Social Security is heading for depleting its fund, with a great possibility of becoming insolvent by 2023. This scenario would result in a 25% decrease in the beneficiaries’ monthly checks. But, experts say the situation is still salvageable by raising the Social Security tax cap.
According to CBS News, the Social Security tax cap refers to any income over the earnings cap that will not be subjected to the Social Security payroll tax – workers currently pay 6.2% of their wages and an additional 6.2% for employers.

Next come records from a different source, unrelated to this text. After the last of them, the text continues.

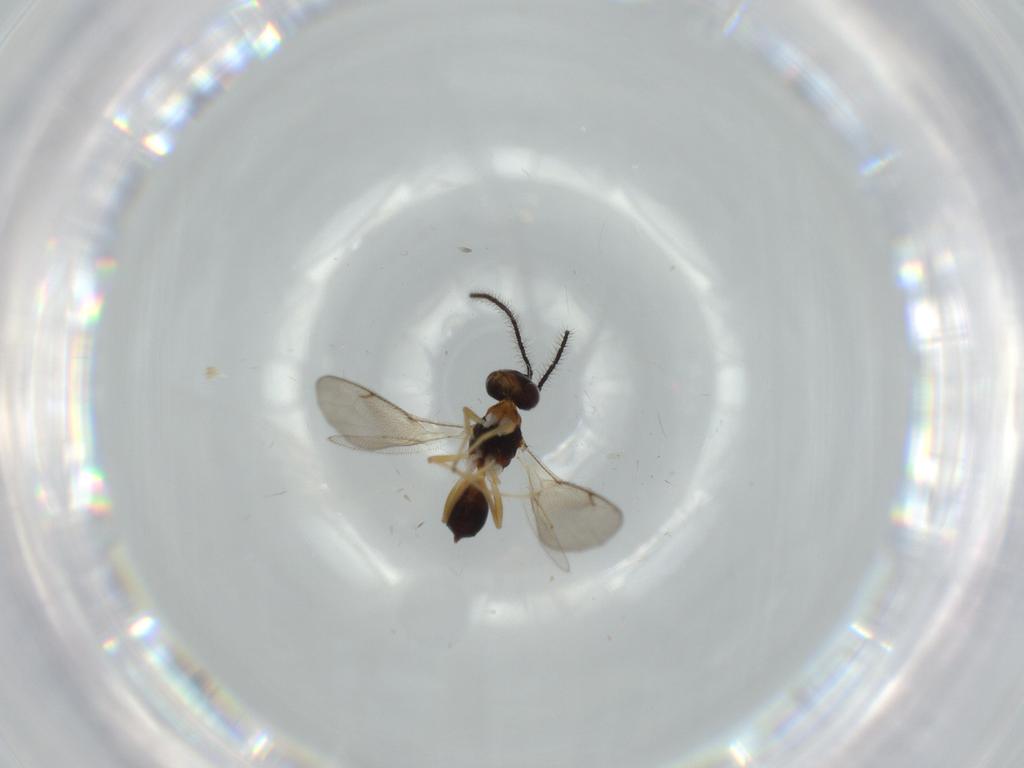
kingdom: Animalia
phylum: Arthropoda
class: Insecta
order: Hymenoptera
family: Diparidae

Any earnings above the income cap of $160,200 are exempted from the payroll tax.
Effects of Raising the Tax Cap
GOBankingRates report that raising the income cap to $250,000 or eliminating it would shift the burden from the middle class to wealthy, high-wage earners. Raising the income cap could replenish the trust fund reserves and keep the program running for the next decade. Congressional Budget Office (CBO) revealed a December analysis that found eliminating the cap would keep the trust fund solvent until 2046.

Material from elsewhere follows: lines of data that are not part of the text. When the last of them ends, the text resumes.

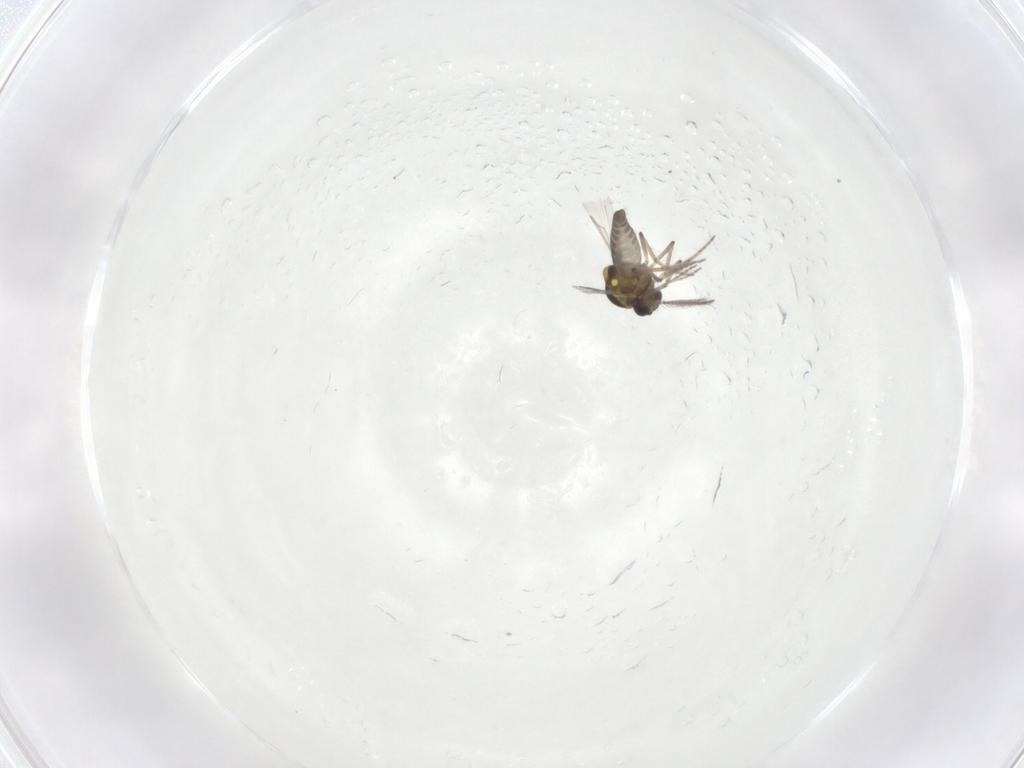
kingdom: Animalia
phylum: Arthropoda
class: Insecta
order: Diptera
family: Ceratopogonidae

Sarah Rawlins, a program associate at CEPR, said taxpayers who earn over that cap could pay 1% of their income or even less. However, those who earn less than $160,200 cap in 2024 could pay six times higher.
Some experts and lawmakers do not support the risk of raising the cap. The CBO calls the Social Security tax cap “regressive” as it would make low- and middle-income workers pay a much greater share than the rich.
Some lawmakers are proposing other solutions, including removing the tax cap and addressing Social Security’s funding problems.
Senator Bernie Sanders (I-Vt.) and Senator Elizabeth Warren (D-Mass.) introduced legislation to stabilize the Social Security trust fund by expanding its benefits and ensuring it is fully funded for the next 75 years.
Meanwhile, the Republican Study Committee proposed raising the retirement age for claiming Social Security from 67 to 70 years old.
Other solutions include raising the tax cap for people earning $250,000, increasing the payroll tax rate from 12.4% to 15.6%, and privatizing Social Security.